━━ 本文
このエントリーでは、第14回国家資格キャリアコンサルタント面接ロールプレイ試験(キャリアコンサルティング協議会を試験機関とするもの。以下単に「面接試験」とします)で出題された「三田さん」を、キャリ魂太郎が「解決志向アプローチ」で面接した例です。

僅か10分で変容が生じるのは、「自らの未来が見えた」から。

第14回キャリコン面接試験出題事例「三田さん」

氏名:三田さん
年齢:30 歳
性別:女性
家族構成:独身 父 母 妹
学歴:私立大学英文科卒業
職歴:大学卒業後、和食チェーン店に勤務、2年前から店⾧として勤務
【相談したいこと】
現在は店⾧だが、これからのビジョンとして、人事部門で人事マネジメントの仕事に関わりたいと考えており、上司にもそのように伝えている。
しかし、今回の辞令で海外(台湾)に出店する新店舗のサブマネジャーとして赴任してほしいと言われ、どうしたらいいか分からず、相談したい。

キャリ魂太郎の10分アプローチ





いかがだったでしょうか。

今回は「相談者の話を聴いて得られた情報(状況)」に基づいて、「キャリアコンサルタントの感想」を話す(情報提供する)ことによって、「今後のキャリア」を考えることができるのではないかと考え、トライしています。

また、最大のポイントは「どこで勉強するの?」という「問いかけ」ですね。

「問いかけない」指導の養成団体では、この問いかけをどう考えるのか、少し興味があります。

なお、このロールプレイは面接試験対策講座内で行ったものであるため、残りの5分は割愛していますが、後は支持(≠指示)を行うことで、自己効力感を高め、キャリアビジョンを描く支援を行っています。
━━━━
━━ 記録一覧
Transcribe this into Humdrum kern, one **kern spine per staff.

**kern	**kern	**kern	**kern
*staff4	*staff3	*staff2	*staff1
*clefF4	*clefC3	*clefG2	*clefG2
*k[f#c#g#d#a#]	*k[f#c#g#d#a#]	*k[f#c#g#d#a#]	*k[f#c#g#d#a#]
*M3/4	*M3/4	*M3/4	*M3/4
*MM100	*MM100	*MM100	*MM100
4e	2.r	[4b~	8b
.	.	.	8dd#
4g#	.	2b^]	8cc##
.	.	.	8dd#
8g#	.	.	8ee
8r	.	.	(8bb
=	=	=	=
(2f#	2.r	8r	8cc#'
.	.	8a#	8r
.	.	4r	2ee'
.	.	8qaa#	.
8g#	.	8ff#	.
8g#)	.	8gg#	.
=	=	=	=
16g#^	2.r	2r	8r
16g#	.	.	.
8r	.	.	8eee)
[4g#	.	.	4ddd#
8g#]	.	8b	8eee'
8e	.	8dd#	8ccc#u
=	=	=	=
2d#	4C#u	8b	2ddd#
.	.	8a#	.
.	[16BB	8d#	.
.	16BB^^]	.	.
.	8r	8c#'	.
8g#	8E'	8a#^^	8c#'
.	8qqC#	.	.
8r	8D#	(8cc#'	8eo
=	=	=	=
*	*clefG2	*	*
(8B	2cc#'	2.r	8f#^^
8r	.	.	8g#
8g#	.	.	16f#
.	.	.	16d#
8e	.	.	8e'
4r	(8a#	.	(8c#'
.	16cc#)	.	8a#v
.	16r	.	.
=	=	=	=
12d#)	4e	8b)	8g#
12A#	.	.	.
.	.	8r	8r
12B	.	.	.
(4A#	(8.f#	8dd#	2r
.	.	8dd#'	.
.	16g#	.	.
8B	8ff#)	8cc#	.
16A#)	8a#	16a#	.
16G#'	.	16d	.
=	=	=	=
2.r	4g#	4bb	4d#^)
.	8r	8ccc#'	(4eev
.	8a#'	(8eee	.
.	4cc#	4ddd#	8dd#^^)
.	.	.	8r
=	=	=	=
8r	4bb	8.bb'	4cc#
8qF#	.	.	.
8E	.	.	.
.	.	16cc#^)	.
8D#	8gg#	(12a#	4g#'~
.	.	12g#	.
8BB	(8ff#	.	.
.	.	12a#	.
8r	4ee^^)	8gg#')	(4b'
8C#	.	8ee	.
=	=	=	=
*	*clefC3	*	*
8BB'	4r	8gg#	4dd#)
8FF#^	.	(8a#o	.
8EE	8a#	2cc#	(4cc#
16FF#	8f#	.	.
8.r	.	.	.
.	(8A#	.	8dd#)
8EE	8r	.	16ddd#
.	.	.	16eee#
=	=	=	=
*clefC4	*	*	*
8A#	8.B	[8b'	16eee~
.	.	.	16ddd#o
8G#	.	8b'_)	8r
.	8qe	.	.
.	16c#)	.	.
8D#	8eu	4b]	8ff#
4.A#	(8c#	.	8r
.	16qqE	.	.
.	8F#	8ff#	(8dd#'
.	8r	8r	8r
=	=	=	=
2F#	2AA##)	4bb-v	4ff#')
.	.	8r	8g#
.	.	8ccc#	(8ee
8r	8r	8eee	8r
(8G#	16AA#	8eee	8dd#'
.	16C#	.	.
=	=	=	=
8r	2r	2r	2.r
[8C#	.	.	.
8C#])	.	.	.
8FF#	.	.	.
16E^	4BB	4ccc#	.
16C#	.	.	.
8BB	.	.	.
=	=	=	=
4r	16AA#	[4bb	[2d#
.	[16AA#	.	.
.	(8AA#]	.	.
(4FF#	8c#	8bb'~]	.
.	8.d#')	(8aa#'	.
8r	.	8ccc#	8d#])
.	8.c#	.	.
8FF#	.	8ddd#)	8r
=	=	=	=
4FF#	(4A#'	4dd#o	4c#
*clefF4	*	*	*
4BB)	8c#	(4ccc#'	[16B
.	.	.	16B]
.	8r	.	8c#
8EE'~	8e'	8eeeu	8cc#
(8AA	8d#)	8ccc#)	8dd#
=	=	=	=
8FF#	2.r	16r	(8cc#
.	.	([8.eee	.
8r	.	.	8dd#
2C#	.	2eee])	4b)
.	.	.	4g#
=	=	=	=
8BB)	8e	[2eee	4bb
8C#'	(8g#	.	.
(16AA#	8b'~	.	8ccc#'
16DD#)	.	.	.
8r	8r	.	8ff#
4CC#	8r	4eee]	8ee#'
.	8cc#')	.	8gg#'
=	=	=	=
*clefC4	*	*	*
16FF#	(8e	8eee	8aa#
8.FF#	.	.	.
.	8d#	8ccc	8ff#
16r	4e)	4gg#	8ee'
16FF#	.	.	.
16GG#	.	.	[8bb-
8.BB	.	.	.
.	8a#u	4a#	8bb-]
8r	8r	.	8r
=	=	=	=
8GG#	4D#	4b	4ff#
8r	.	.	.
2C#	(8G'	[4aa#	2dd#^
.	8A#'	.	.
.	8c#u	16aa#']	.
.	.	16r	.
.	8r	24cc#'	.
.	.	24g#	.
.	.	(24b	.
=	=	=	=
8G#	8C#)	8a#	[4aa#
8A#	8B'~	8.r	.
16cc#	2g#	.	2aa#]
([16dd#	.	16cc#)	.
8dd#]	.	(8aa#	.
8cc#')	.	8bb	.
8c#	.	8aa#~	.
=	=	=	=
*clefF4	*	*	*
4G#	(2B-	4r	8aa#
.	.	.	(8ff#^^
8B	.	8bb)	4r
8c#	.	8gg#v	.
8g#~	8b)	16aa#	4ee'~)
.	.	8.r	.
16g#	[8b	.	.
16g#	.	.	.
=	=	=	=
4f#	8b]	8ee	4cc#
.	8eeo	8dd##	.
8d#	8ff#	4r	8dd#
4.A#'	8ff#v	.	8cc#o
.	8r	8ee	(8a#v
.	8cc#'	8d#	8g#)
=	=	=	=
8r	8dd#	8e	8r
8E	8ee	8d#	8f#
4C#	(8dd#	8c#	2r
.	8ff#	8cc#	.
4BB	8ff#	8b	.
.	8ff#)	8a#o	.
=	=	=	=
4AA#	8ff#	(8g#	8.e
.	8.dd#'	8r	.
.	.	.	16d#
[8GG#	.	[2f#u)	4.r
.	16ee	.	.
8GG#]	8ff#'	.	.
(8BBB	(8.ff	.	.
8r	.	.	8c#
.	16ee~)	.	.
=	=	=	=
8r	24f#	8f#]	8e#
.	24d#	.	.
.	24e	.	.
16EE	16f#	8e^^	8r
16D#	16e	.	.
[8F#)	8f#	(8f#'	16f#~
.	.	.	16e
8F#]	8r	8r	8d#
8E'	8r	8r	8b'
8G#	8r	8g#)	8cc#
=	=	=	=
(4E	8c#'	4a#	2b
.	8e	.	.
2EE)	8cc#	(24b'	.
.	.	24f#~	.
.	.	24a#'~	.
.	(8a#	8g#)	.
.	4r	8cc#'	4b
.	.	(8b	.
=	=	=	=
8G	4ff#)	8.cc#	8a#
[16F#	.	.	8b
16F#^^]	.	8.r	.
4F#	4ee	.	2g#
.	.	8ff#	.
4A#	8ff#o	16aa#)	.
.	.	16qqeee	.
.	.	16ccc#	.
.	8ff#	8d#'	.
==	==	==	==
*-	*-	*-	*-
━━━━
◆ **取り組み一覧**
1. 本文の「なお、このロールプレイは」で始まる段落を、主な内容を残して短い箇条書きに書き直してください。
2. キャリアコンサルタント面接試験の事例について書かれた本文を、最後の文の後から書き進めてください。

◆ **答えの例**
1.
- このロールプレイは面接試験対策講座の中で行ったもの
- そのため、残りの5分は省いている
- 残りの時間では、支持(指示ではない)を行っている
- それによって自己効力感を高め、キャリアビジョンを描く支援をしている

2.
このように、15分あれば、目標設定・方策といった、いわゆる「キャリアコンサルタント的支援」に進むことは十分可能です。

とは言え、「15分で目標設定・方策に進もう」と考えるのは、いわゆる「キャリアコンサルタントのやりたいこと」であり、「クライエントが求めること」と合致するとは限りませんので、くれぐれもご注意ください。

キャリコンの数だけ、支援のスタイルがある

私が伝えたいのは、支援者と相談者の掛け合わせの数だけ、「様々なアプローチがある」ということ。

キャリ魂塾では、まず一つの型を徹底的にマスターすることをお伝えしますが、合格すれば自由にあなたがやりたいスタイル、アプローチを突きつめて頂きたいと考えています。

「オウム返し」だけで良いと思う人がいても良いし(自分がクライエントなら嫌ですが笑)、私のようなアプローチをする人がいても良い。

傾聴というベースを大切に、相談者の自己決定権のみならず、ありとあらゆる側面を尊重していれば、どんなアプローチでも良いんです。

なぜなら、キャリアコンサルタントを選ぶのはクライエントだからです。

そして、クライエントが唯一の存在であるように、あなたも唯一の存在だから。

ヴェルタースオリジナルのようですが笑、あなただけの「持ち味」を活かして、相互作用をすることが、本当の支援です。

私は、目を閉じて話す・聴くことが多いですが、養成講習ならこれは「観察していない」「寝とんのか」と叱られるでしょう。

しかし、私が自然でいられるスタイルに合ったクライエントが集まるだけの話であり、目を閉じて話しを聴かれるのが嫌なクライエントは、そもそも私を選ばないのです。

そして、私にとっては「表情」こそが「余計な情報」であり、「言葉」を吟味するのにかえって邪魔なんですね。

ご参考になりましたら幸いです。

補足:暗い話にフォーカスしない

ロープレの中で、クライエントが「飛ばされる」のではないかと考えている発言があります。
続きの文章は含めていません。